Carlos Zampatti (Mar del Plata, 1948). Escritor. Lleva publicadas cuatro novelas: “Nuestro hombre en Ushuaia” (Zagier & Urruty, 2012), “Corvalán – Rastreador de bandoleros (Western patagónico)” (Editorial Dunken, 2013), “El día del sismo” (U-Pro editor, 2017) y “Siete mil días en la Siberia argentina” (independiente, 2019).

Sus ficciones se mueven entre distintos géneros, centrándose generalmente en la gente, la realidad y la historia de Tierra del Fuego.

“Nuestro hombre en Ushuaia” es un policial negro con tintes de ciencia ficción y espionaje, que se desarrolla en esa ciudad; “Corvalán – Rastreador de bandoleros” es una novela histórica donde cuenta la vida y las aventuras de distintos vaqueros y bandidos que recorrieron la árida Patagonia de comienzos del siglo XX; “El día del sismo” cuenta cuatro historias paralelas que se verán afectadas por un temblor telúrico en la ciudad más austral del mundo; presentada recientemente, “Siete mil días en la Siberia argentina”, otra ficción histórica del autor, trata sobre la fuga de Simón Radowitzky, el famoso anarquista, del terrible penal de Ushuaia, donde estuvo encarcelado casi 20 años.

Zampatti se estableció en la capital de Tierra del Fuego en 1974.

Reseña: Nuestro hombre en Ushuaia de Carlos Zampatti

Compartimos con los lectores del EL ROMPEHIELOS un fragmento de la novela “Siete mil días”:

Últimamente, no sé por qué, acudieron a mi memoria los días del viaje en el barco que me llevó desde Buenos Aires hasta Ushuaia. No te imaginas, hermanita, lo que fue ese mes en el Chaco, donde sólo se respiraba polvillo de carbón. Todo empezó cuando en la Penitenciaría Nacional nos preparaban para el viaje. Se nos remachaba en los tobillos grilletes unidos entre sí por una cadena de quince o veinte centímetros, no más. Algunos, mientras les aseguraban los cepos, se mantenían altivos en su afán de parecer más duros que los demás. Pero la soberbia les duraba poco. Se terminaba en la larga caminata desde el muelle hasta el barco bajo la mirada piadosa de los pocos curiosos que veían el comienzo de nuestro viaje sin retorno. Nuestros pasos cortitos lograban que el hierro carcomiera la carne.

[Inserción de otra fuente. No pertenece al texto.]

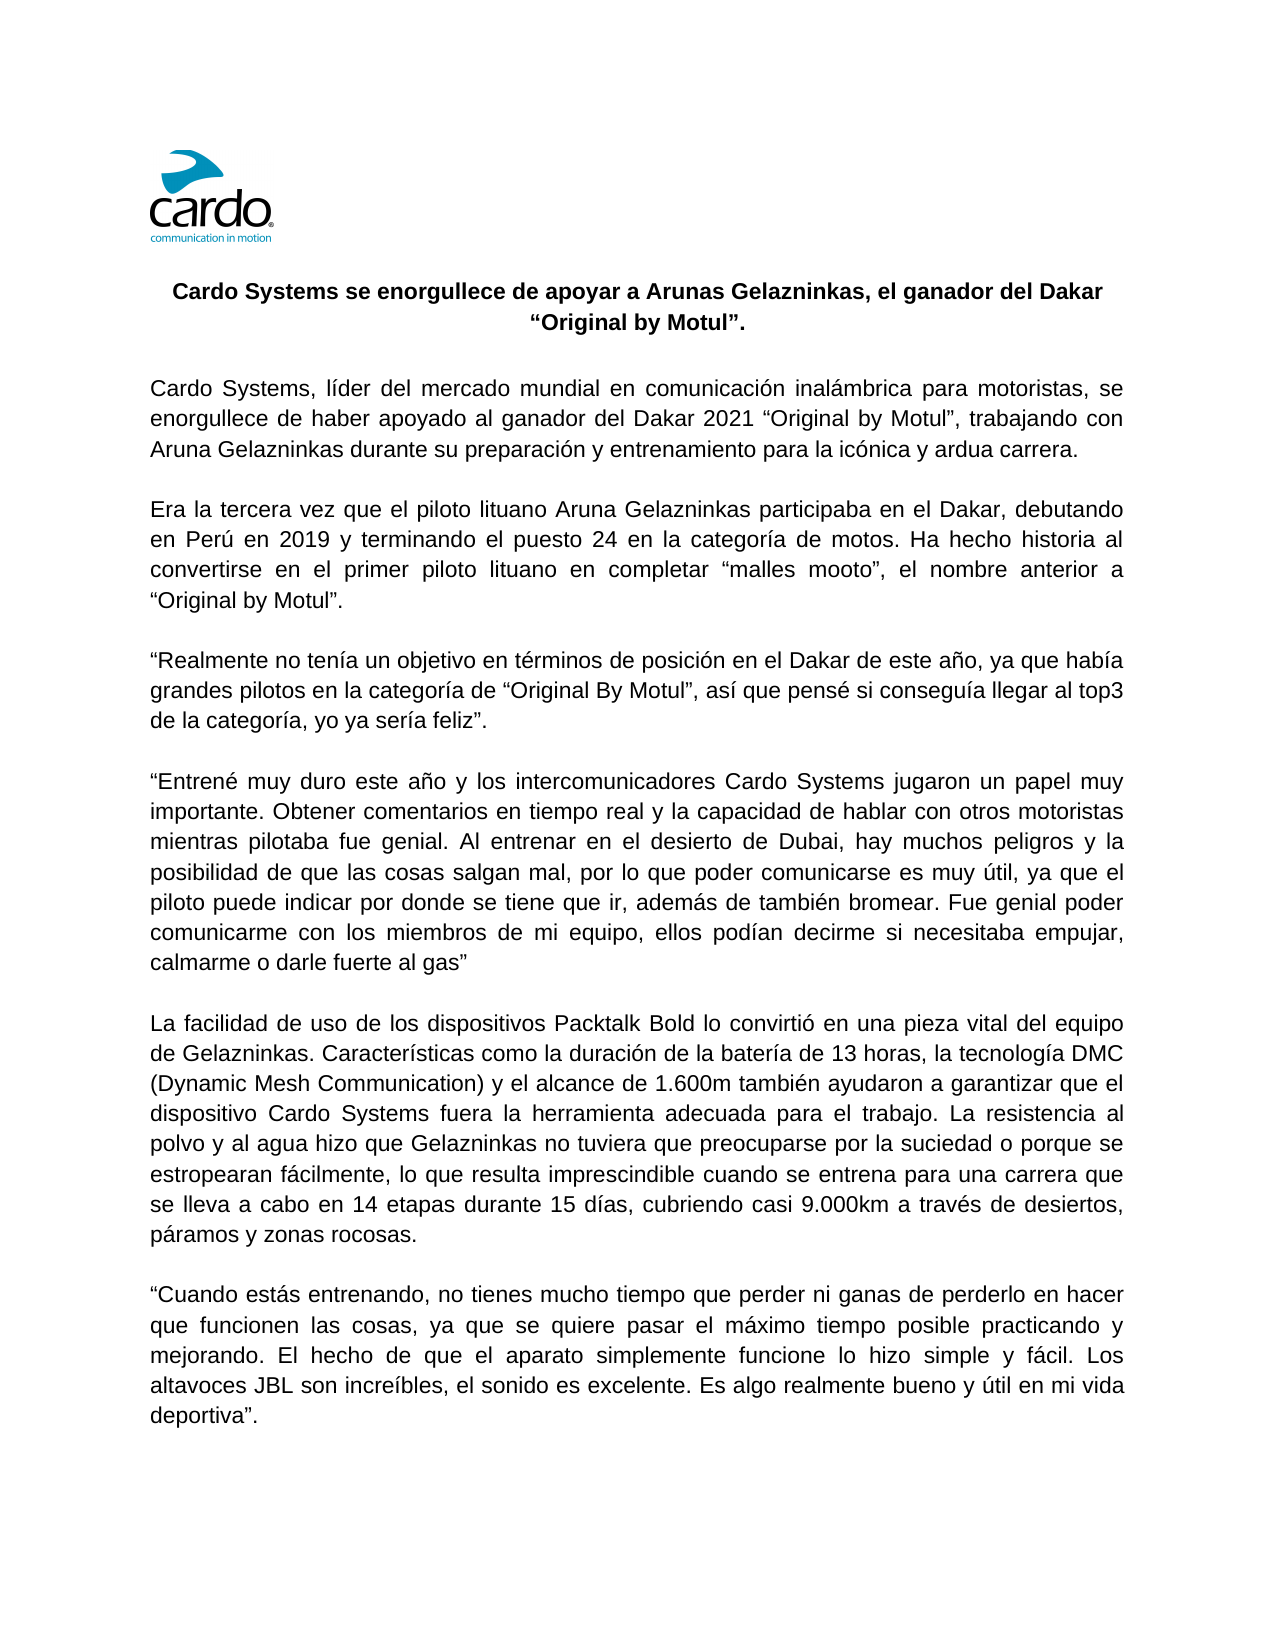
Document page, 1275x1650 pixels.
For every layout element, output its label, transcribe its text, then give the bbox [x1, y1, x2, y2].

text “Realmente no tenía un objetivo en términos de posición en el Dakar de este año, ya que había grandes pilotos en la categoría de “Original By Motul”, así que pensé si conseguía llegar al top3 de la categoría, yo ya sería feliz”. [150, 647, 1125, 734]
text “Cuando estás entrenando, no tienes mucho tiempo que perder ni ganas de perderlo en hacer que funcionen las cosas, ya que se quiere pasar el máximo tiempo posible practicando y mejorando. El hecho de que el aparato simplemente funcione lo hizo simple y fácil. Los altavoces JBL son increíbles, el sonido es excelente. Es algo realmente bueno y útil en mi vida deportiva”. [150, 1281, 1125, 1428]
picture [150, 150, 274, 245]
text La facilidad de uso de los dispositivos Packtalk Bold lo convirtió en una pieza vital del equipo de Gelazninkas. Características como la duración de la batería de 13 horas, la tecnología DMC (Dynamic Mesh Communication) y el alcance de 1.600m también ayudaron a garantizar que el dispositivo Cardo Systems fuera la herramienta adecuada para el trabajo. La resistencia al polvo y al agua hizo que Gelazninkas no tuviera que preocuparse por la suciedad o porque se estropearan fácilmente, lo que resulta imprescindible cuando se entrena para una carrera que se lleva a cabo en 14 etapas durante 15 días, cubriendo casi 9.000km a través de desiertos, páramos y zonas rocosas. [150, 1009, 1125, 1247]
text “Entrené muy duro este año y los intercomunicadores Cardo Systems jugaron un papel muy importante. Obtener comentarios en tiempo real y la capacidad de hablar con otros motoristas mientras pilotaba fue genial. Al entrenar en el desierto de Dubai, hay muchos peligros y la posibilidad de que las cosas salgan mal, por lo que poder comunicarse es muy útil, ya que el piloto puede indicar por donde se tiene que ir, además de también bromear. Fue genial poder comunicarme con los miembros de mi equipo, ellos podían decirme si necesitaba empujar, calmarme o darle fuerte al gas” [150, 768, 1125, 975]
text Cardo Systems, líder del mercado mundial en comunicación inalámbrica para motoristas, se enorgullece de haber apoyado al ganador del Dakar 2021 “Original by Motul”, trabajando con Aruna Gelazninkas durante su preparación y entrenamiento para la icónica y ardua carrera. [150, 375, 1125, 462]
title Cardo Systems se enorgullece de apoyar a Arunas Gelazninkas, el ganador del Dakar “Original by Motul”. [150, 278, 1125, 335]
text Era la tercera vez que el piloto lituano Aruna Gelazninkas participaba en el Dakar, debutando en Perú en 2019 y terminando el puesto 24 en la categoría de motos. Ha hecho historia al convertirse en el primer piloto lituano en completar “malles mooto”, el nombre anterior a “Original by Motul”. [150, 496, 1125, 613]
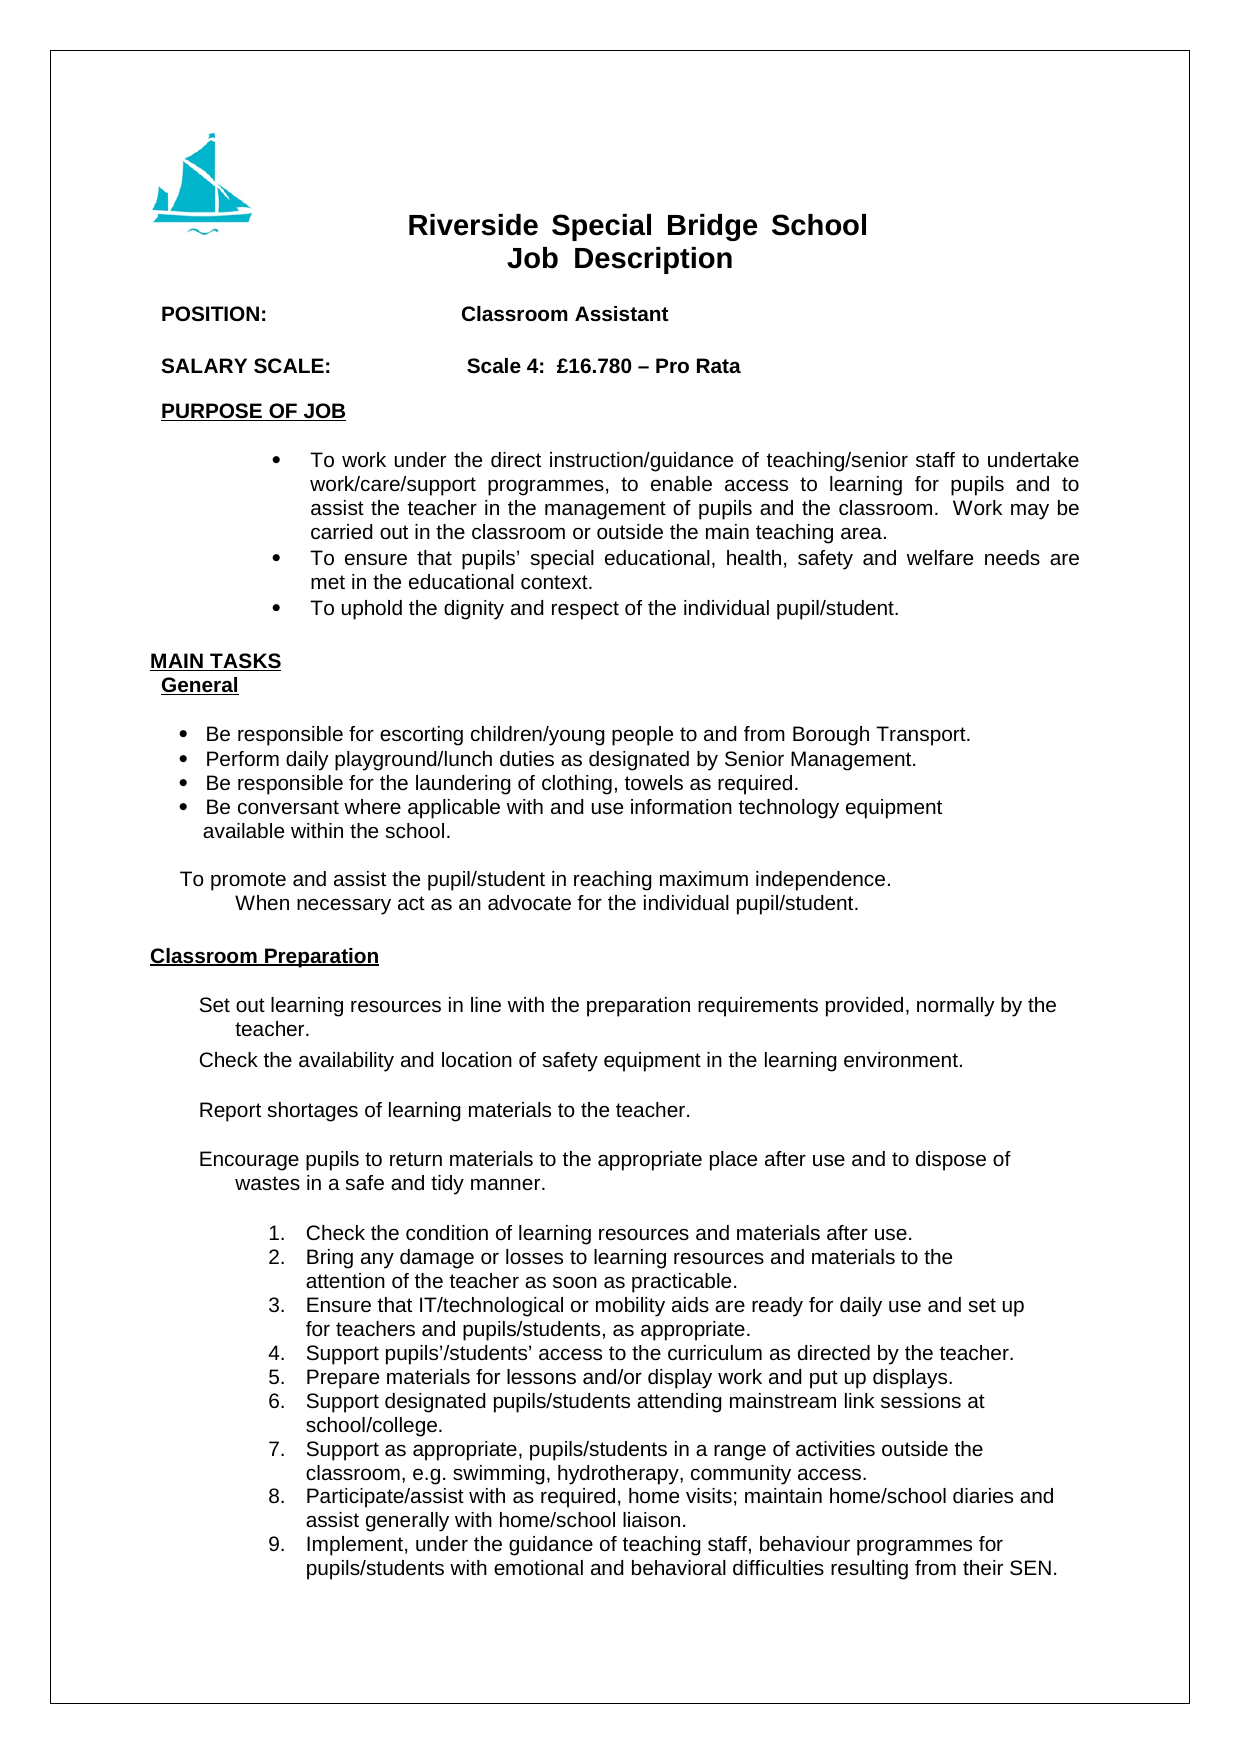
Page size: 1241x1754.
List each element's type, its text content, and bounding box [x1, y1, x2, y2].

list Implement, under the guidance of teaching staff, behaviour programmes for pupils/students with emotional and behavioral difficulties resulting from their SEN. [268, 1532, 1076, 1580]
list Bring any damage or losses to learning resources and materials to the attention of the teacher as soon as practicable. [268, 1245, 1003, 1293]
list Support designated pupils/students attending mainstream link sessions at school/college. [268, 1388, 1041, 1436]
subtitle MAIN TASKS [150, 649, 1078, 673]
list Support pupils’/students’ access to the curriculum as directed by the teacher. [268, 1341, 1090, 1364]
text Encourage pupils to return materials to the appropriate place after use and to dispose of wastes in a safe and tidy manner. [198, 1147, 1078, 1195]
text SALARY SCALE: Scale 4: £16.780 – Pro Rata [161, 354, 1090, 378]
list Check the condition of learning resources and materials after use. [268, 1221, 1090, 1245]
text PURPOSE OF JOB [161, 399, 1078, 423]
text Job Description [150, 241, 1090, 275]
text Check the availability and location of safety equipment in the learning environment. [198, 1048, 992, 1072]
list To ensure that pupils’ special educational, health, safety and welfare needs are met in the educational context. [273, 546, 1080, 594]
list Prepare materials for lessons and/or display work and put up displays. [268, 1364, 1090, 1388]
list Participate/assist with as required, home visits; maintain home/school diaries and assist generally with home/school liaison. [268, 1484, 1076, 1532]
text When necessary act as an advocate for the individual pupil/student. [235, 890, 1022, 914]
text Report shortages of learning materials to the teacher. [198, 1098, 1090, 1122]
text General [161, 673, 1078, 697]
text POSITION: Classroom Assistant [161, 301, 1090, 325]
list To uphold the dignity and respect of the individual pupil/student. [273, 596, 1080, 619]
list Ensure that IT/technological or mobility aids are ready for daily use and set up for teachers and pupils/students, as appropriate. [268, 1293, 1053, 1341]
list To work under the direct instruction/guidance of teaching/senior staff to undertake work/care/support programmes, to enable access to learning for pupils and to assist the teacher in the management of pupils and the classroom. Work may be carried out in the classroom or outside the main teaching area. [273, 448, 1080, 544]
text To promote and assist the pupil/student in reaching maximum independence. [179, 866, 1022, 890]
text Riverside Special Bridge School [150, 131, 1090, 241]
list Support as appropriate, pupils/students in a range of activities outside the classroom, e.g. swimming, hydrotherapy, community access. [268, 1436, 1039, 1484]
list Be responsible for escorting children/young people to and from Borough Transport. [179, 722, 1022, 746]
subtitle Classroom Preparation [150, 943, 1078, 967]
picture [150, 131, 253, 236]
text Set out learning resources in line with the preparation requirements provided, normally by the teacher. [198, 993, 1080, 1041]
text available within the school. [179, 818, 1022, 842]
list Be conversant where applicable with and use information technology equipment [179, 794, 1022, 818]
list Be responsible for the laundering of clothing, towels as required. [179, 770, 1022, 794]
list Perform daily playground/lunch duties as designated by Senior Management. [179, 746, 1022, 770]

Del polvillo de carbón te hablaba, hermanita. No te imaginas lo que era: nos alojaban en la bodega del barco, como en las viejas galeras romanas. Apenas un zambullo para nuestras necesidades. Al polvo de hulla que se nos pegaba en la cara y en los pulmones se le agregaba el olor de nuestros excrementos. No había donde lavarse en ese barco. Llegamos a Ushuaia sucios, con una cara negra que acentuaba las ojeras rojas. Tos negra, también; tos de gripe, tos de tisis y vómitos negros.

Dos o tres veces, durante el viaje, el capitán del barco se apiadó de nosotros e intercedía ante nuestros custodios para que se nos permitiera subir a cubierta a tomar un poco de aire puro. Los guardias elegían a unos pocos para que subieran, más por azar que por buena conducta u otros méritos. De más está decirte que yo nunca fui beneficiado por esa indulgencia.

Llegar a Ushuaia fue un alivio. Jamás imaginé lo que me depararía ese infierno blanco. Pero el baño helado y la ropa nueva y limpia me parecieron una bendición luego del mes engrillado en ese barco. ¿La celda? Un cuchitril de dos por dos con cama, mesa, banco y algo parecido a un armario, que casi no dejaban lugar donde moverse. Cerca del techo, una abertura enrejada de veinte centímetros que sería un exceso llamar ventana.